The Obama-era rule had greatly expanded Washington’s reach into private lands, he said, and the new rule “is putting an end to this overreach.”
“We are bringing clarity once and for all to American farmers, landowners and businesses,” Stoker said at a news conference in Phoenix, accompanied by Republican U.S. Rep. Paul Gosar of Arizona.
“What I think we’ve tried to do with this rule is basically enact a rule that’s what Congress intended — nothing more and nothing less,” Stoker said.
He cited the role of states’ rights in the Constitution, and said “if a state has lost any anything in this final rule when it’s adopted, they have the right to backfill it.”
Gosar said the Obama administration’s measure had a “detrimental impact” for businesses in Arizona.
He said protecting private property rights is an important aspect of the new rule and it will “provide a much more workable definition of navigable waterways.”
Under the Trump administration’s measure, federally regulated “waters of the United States” include constantly flowing rivers and “intermittent tributaries,” as well as adjacent wetlands.
No longer federally regulated are “features that only contain water in direct response to rainfall,” as well as groundwater, ditches and cropland, among other things.
In arid Western states, that means many seasonal streams will no longer make the list for federal regulation. These washes and creeks often roil after rains but soon dry up.
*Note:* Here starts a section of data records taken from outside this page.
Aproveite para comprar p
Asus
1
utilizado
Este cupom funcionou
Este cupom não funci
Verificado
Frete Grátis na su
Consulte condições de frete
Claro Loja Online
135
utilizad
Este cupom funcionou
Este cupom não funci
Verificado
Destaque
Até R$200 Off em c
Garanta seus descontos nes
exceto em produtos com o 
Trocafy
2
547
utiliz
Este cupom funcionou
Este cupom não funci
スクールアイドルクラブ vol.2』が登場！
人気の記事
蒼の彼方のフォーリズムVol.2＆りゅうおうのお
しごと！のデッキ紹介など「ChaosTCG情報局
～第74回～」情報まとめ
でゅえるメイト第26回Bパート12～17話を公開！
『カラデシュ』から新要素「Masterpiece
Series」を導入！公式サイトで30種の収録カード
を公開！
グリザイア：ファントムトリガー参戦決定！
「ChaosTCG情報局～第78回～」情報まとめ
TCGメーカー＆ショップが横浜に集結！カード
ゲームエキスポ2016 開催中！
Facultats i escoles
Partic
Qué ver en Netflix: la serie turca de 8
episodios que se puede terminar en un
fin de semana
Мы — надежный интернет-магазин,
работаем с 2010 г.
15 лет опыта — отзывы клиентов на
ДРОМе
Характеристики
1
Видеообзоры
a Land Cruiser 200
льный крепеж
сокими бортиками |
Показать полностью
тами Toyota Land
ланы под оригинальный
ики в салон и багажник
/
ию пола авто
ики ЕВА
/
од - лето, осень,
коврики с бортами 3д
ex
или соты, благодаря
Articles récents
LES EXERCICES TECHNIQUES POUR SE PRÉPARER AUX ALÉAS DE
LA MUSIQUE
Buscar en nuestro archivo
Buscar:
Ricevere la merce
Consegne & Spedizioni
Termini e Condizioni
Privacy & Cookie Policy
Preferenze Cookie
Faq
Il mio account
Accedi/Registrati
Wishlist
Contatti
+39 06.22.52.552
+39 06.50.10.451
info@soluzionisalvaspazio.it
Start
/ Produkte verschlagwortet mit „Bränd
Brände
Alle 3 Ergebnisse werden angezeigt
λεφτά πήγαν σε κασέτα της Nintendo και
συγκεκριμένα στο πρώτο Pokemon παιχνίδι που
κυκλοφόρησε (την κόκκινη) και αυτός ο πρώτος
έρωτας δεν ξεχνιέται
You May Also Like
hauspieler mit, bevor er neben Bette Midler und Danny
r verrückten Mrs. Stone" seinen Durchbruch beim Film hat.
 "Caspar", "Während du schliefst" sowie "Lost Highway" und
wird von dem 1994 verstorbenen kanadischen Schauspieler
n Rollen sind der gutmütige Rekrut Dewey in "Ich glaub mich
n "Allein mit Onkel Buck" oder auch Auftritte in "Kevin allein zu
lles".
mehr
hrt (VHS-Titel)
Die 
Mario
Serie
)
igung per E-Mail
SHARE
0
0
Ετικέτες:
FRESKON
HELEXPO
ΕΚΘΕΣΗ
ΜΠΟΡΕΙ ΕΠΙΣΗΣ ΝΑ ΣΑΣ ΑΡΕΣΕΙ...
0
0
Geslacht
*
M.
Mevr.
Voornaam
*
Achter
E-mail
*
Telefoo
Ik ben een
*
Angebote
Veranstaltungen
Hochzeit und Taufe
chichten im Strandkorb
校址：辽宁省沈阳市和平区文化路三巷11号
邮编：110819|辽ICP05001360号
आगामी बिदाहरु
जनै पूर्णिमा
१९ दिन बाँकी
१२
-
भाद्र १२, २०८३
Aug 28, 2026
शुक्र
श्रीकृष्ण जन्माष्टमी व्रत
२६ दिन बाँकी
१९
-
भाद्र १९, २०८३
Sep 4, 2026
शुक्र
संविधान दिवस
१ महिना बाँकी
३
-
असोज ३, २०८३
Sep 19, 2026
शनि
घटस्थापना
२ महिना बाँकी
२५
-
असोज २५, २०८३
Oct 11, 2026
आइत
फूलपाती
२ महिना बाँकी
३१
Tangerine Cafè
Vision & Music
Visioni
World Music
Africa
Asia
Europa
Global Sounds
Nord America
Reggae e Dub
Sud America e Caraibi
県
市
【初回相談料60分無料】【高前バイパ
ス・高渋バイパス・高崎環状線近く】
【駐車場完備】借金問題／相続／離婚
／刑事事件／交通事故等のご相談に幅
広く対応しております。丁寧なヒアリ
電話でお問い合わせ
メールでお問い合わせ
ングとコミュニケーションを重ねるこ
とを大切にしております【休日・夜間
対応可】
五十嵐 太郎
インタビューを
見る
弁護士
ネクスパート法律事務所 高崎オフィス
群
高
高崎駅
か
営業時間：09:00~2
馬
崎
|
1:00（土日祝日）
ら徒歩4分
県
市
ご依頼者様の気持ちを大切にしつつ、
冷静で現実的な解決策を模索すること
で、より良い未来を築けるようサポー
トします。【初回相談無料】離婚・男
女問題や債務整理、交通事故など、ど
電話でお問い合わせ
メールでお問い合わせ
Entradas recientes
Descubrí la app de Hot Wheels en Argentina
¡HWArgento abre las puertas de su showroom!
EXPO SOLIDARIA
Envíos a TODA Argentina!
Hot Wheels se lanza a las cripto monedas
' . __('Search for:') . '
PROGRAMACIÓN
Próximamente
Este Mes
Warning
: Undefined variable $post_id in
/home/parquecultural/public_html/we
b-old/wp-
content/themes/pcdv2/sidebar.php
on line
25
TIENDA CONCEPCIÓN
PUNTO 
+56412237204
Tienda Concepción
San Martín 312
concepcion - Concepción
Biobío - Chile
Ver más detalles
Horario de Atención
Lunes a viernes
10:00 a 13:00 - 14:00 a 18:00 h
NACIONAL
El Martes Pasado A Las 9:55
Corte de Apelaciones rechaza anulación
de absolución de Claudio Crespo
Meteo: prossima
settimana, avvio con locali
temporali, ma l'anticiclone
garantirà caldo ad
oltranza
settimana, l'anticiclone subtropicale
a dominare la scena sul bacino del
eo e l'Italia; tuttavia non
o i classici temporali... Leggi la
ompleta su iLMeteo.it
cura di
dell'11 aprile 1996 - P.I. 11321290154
The water retreats and flows on underground.
In Arizona, Hartl said that means nearly all of the state’s wetlands and tributaries — with the exception of wetlands along the Colorado River — won’t qualify and will no longer get protection under the Clean Water Act.
“Everything now becomes vulnerable to being destroyed, to being polluted, without any backstop or safeguard,” Hartl said.
“It’s basically a free-for-all for building. The same is true for mining,” he added. “For them, obviously, it makes it cheaper. But for everybody else, we’re going to bear that cost.”
The Center for Biological Diversity will be among the groups challenging the Trump administration’s rule in court, Hartl said.
Sandy Bahr, director of the Sierra Club’s Grand Canyon Chapter, called the change “a ridiculous, very narrowsighted rule.”
“It’s extremely shortsighted. We should be looking at the Clean Water Act as providing the floor of protection and then build upon that to do more,” Bahr said. “People who think it’s a good thing for Arizona really don’t understand how important those waters are, those waters that don’t flow year-round and have dependent wildlife and a lot of our critical riparian vegetation.”